Here are some things to consider when assessing the environment:


  • Are there any trip hazards such as uneven flooring, steps or a ramp?

  • Could the weather conditions affect the environment and task?

  • Is there enough lighting available?

  • Will a change in temperature affect the task or your grip on the object?

If the answer is yes to multiple questions, then the environment should be improved or the location of the task and objects permanently moved to a safer area. The route should also be cleared of hazards to reduce the risk of accidents.

 

 

What Does TILEO Stand For?

 

In some circumstances, an O may be added onto the end of the acronym to create TILEO. The O stands for Other Factors and means any other potential issues found during a manual handling task that can cause safety problems should also be considered and assessed.

Other factors can refer to many things not covered in the original TILE acronym such as PPE equipment, machinery used and additional training required depending on the specific manual handling task and the health and safety involved.


It is up to both employers and employees to determine and assess the risks and provide alternative safety measures to reduce the risks.


 

A graphic showing the acronym LITE

What Does LITE Stand For?

 

The LITE acronym is exactly the same as TILE but with two of the words, Task and Load, swapped around. The letters are simply in a different order and both can be used in the workplace, it just depends on which one you find easier to remember.


It doesn’t matter which acronym you use as long as you correctly use all of the letters to assess the risks involved in the manual handling tasks. Following this acronym ensures the main risk factors are considered, assessed and measures are put into place to ensure the manual handling tasks can be performed safely as per the HSE legislations.

 

 

Manual Handling Risk Assessment

 

A manual handling risk assessment must always be performed to determine, assess and reduce the risks posed by certain tasks and ensure health and safety is always paramount in the workplace. A risk assessment will follow the TILE or LITE acronyms, assessing the task, individual, load and environment of each manual handling task and must be performed by a fully trained and competent employee.
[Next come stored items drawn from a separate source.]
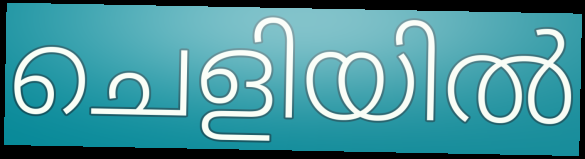
ചെളിയിൽ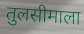
तुलसीमाला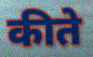
कीते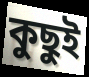
কুছুই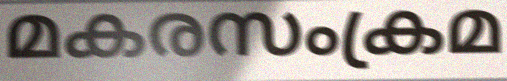
മകരസംക്രമ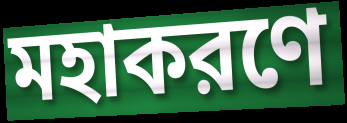
মহাকরণে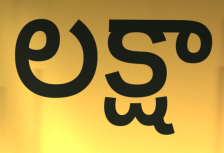
లక్షా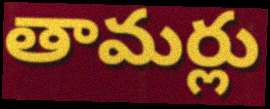
తామర్లుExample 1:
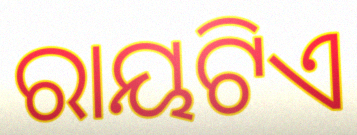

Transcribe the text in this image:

ରାୟଟିଏ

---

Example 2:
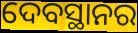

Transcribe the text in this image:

ଦେବସ୍ଥାନର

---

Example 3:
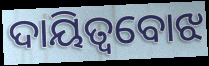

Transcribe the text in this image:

ଦାୟିତ୍ୱବୋଝ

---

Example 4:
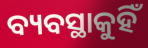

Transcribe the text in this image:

ବ୍ୟବସ୍ଥାକୁହିଁ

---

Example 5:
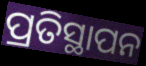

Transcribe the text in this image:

ପ୍ରତିସ୍ଥାପନ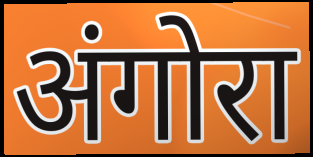
अंगोरा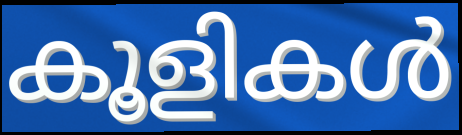
കൂളികൾ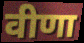
वीणाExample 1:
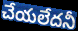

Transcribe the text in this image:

చేయలేదనీ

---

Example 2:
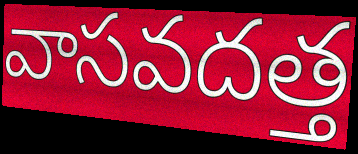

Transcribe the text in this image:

వాసవదత్త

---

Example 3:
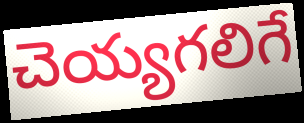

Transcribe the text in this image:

చెయ్యగలిగే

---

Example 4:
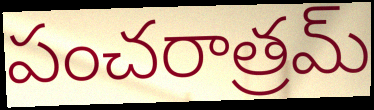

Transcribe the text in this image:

పంచరాత్రమ్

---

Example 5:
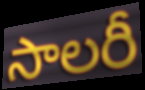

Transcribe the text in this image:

సాలరీ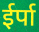
ईर्पा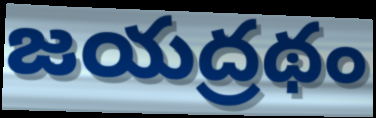
జయద్రథం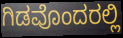
ಗಿಡವೊಂದರಲ್ಲಿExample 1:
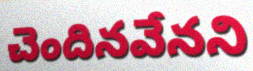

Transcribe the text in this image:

చెందినవేనని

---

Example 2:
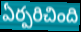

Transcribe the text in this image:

ఏర్పరిచింది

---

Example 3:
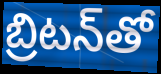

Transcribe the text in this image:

బ్రిటన్‌తో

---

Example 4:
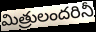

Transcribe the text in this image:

మిత్రులందరినీ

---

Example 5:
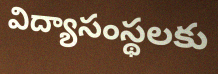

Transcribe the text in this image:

విద్యాసంస్థలకు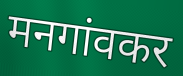
मनगांवकर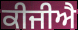
ਕੀਜੀਐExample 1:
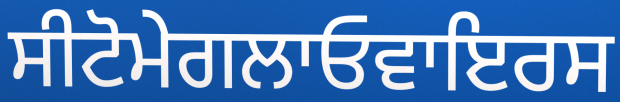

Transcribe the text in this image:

ਸੀਟੋਮੇਗਲਾਓਵਾਇਰਸ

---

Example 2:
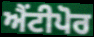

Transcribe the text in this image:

ਐਂਟੀਪੋਰ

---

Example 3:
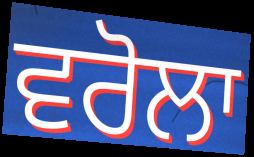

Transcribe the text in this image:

ਵਰੋਲਾ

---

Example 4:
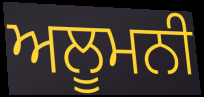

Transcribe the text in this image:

ਅਲੂਮਨੀ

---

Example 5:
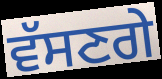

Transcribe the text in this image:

ਵੱਸਣਗੇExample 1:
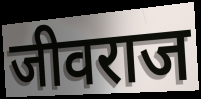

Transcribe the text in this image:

जीवराज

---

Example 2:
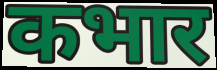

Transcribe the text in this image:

कभार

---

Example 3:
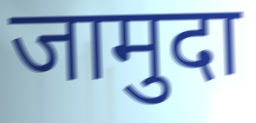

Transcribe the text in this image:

जामुदा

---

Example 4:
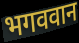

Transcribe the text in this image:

भगववान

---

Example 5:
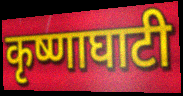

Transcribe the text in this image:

कृष्णाघाटीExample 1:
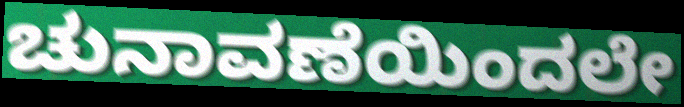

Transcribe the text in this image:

ಚುನಾವಣೆಯಿಂದಲೇ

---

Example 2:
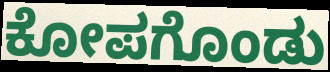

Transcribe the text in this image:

ಕೋಪಗೊಂಡು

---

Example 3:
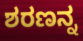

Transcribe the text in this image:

ಶರಣನ್ನ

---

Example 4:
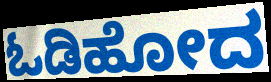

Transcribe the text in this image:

ಓಡಿಹೋದ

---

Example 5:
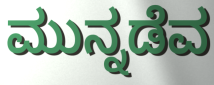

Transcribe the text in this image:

ಮುನ್ನಡೆವ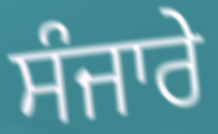
ਸੰਜਾਰੇ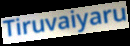
Tiruvaiyaru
The risk assessor will identify any hazards relating to the manual handling task and implement certain safety measures and plans to reduce the risk and therefore reduce accidents or injury. It is the employer’s responsibility to ensure risk assessments are regularly performed and plans put into place to ensure employees and other people are always safe during the process of manual handling tasks.

 

 

a statue of a woman holding scales representing law

Manual Handling Legislation


There is manual handling legislation found in five different acts provided by the UK’s Health and Safety Executive. The legislations provide rules and guidelines that must be followed by all employers and employees when carrying out any manual handling tasks.
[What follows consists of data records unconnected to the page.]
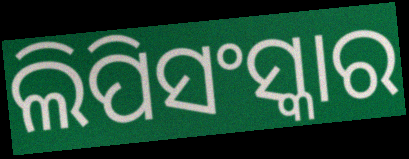
ଲିପିସଂସ୍କାର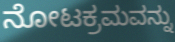
ನೋಟಕ್ರಮವನ್ನು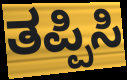
ತಪ್ಪಿಸಿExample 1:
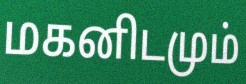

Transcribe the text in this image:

மகனிடமும்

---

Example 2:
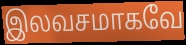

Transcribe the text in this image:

இலவசமாகவே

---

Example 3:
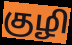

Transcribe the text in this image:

குழி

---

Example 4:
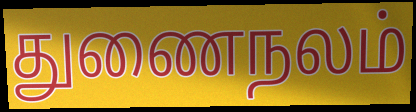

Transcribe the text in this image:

துணைநலம்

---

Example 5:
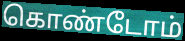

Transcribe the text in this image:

கொண்டோம்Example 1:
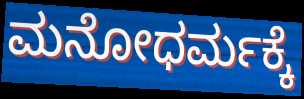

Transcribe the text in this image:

ಮನೋಧರ್ಮಕ್ಕೆ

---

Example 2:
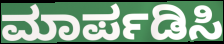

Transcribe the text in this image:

ಮಾರ್ಪಡಿಸಿ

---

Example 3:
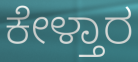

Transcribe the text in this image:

ಕೇಳ್ತಾರ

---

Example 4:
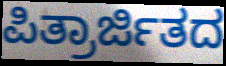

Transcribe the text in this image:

ಪಿತ್ರಾರ್ಜಿತದ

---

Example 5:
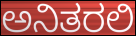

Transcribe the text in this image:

ಅನಿತರಲಿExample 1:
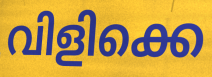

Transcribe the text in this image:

വിളിക്കെ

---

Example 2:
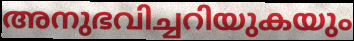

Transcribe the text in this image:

അനുഭവിച്ചറിയുകയും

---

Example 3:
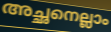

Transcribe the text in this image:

അച്ഛനെല്ലാം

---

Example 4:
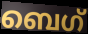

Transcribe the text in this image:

ബെഗ്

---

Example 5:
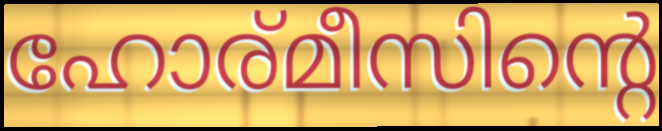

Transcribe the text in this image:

ഹോര്മീസിന്റെ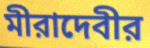
মীরাদেবীরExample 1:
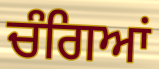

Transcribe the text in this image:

ਚੰਗਿਆਂ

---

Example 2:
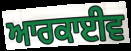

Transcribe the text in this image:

ਆਰਕਾਈਵ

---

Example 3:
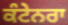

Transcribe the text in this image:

ਕੰਟੇਨਰਾ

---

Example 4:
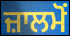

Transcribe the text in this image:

ਜ਼ਾਲਮੋਂ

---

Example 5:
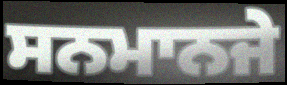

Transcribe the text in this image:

ਸਨਮਾਨਜੇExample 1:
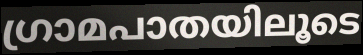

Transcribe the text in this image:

The legislations that cover manual handling include:


These pieces of manual handling legislation, if followed correctly, ensure that all workers are always safe in the workplace when performing any manual handling tasks. It requires regular risk assessments to be performed and highlights all responsibilities for both employers and employees as well as appropriate training and knowledge of equipment required of the workers.


 

 

Frequently Asked Questions

 

Where does the TILE framework come from?

The TILE framework was devised by the HSE (Health and Safety Executive) and is used to ensure all employees are safe during all manual handling tasks.

 

Injuries caused by manual handling?

Various injuries can be caused by manual handling such as back, neck, shoulder and foot injuries, pulled muscles, strains and sprains, falls and cuts. Injuries can be reduced and prevented by performing regular risk assessments to determine risks and implement safety measures.

 

How can TILE be used in risk assessments?

TILE is an acronym which stands for Task, Individual, Load and Environment and covers the main factors that must be considered during all risk assessments for manual handling tasks.